Given information:

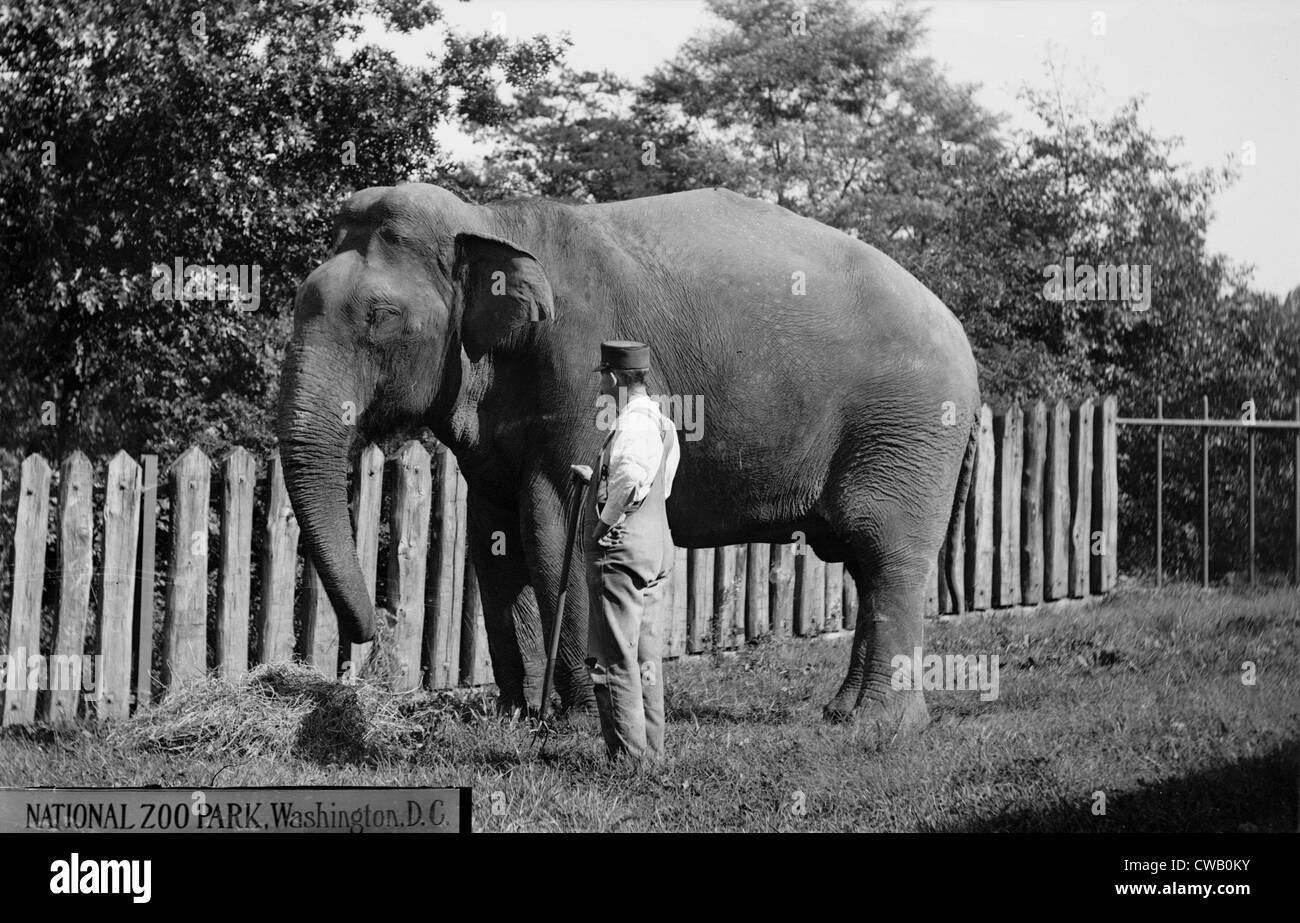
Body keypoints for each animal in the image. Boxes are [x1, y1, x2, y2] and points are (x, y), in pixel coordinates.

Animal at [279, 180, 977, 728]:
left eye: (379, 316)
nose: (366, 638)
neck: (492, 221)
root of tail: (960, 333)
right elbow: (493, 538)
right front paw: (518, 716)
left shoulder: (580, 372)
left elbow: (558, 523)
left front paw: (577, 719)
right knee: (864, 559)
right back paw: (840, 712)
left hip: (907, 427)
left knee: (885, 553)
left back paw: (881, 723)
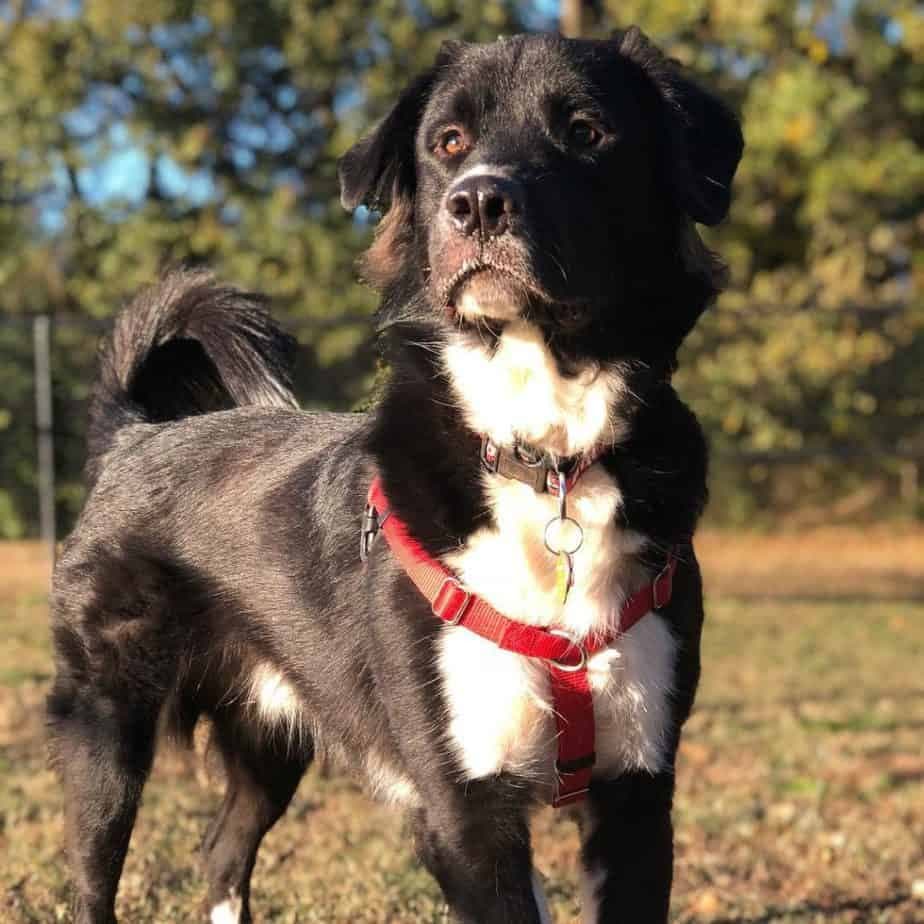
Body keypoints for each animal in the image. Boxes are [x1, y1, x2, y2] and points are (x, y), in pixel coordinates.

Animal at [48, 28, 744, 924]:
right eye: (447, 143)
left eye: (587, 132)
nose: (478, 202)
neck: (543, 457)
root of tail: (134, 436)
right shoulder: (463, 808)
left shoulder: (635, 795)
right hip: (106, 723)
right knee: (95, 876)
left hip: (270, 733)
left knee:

Work instructions: Print every line above once more, exactly. Omit the pictures.

Output for this task:
Body keypoints for each animal in the image. Boxes are [x1, y1, x2, y2] and points are (x, y), in pixel coordinates.

Animal at [279, 180, 977, 728]:
left eye: (379, 316)
nose: (366, 638)
neck: (492, 221)
root of tail: (960, 333)
right elbow: (493, 538)
right front paw: (518, 716)
left shoulder: (580, 372)
left elbow: (558, 523)
left front paw: (577, 719)
right knee: (864, 559)
right back paw: (840, 712)
left hip: (907, 427)
left knee: (885, 553)
left back paw: (881, 723)
Body keypoints for each animal in the image. Boxes are [x1, y1, x2, y2] and points are (x, y), in pixel coordinates.

Animal at [48, 28, 744, 924]:
right eye: (447, 143)
left eye: (587, 132)
nose: (478, 202)
neck: (543, 457)
root of tail: (134, 436)
right shoulder: (463, 808)
left shoulder: (635, 795)
right hip: (106, 723)
right knee: (95, 876)
left hip: (270, 733)
left knee:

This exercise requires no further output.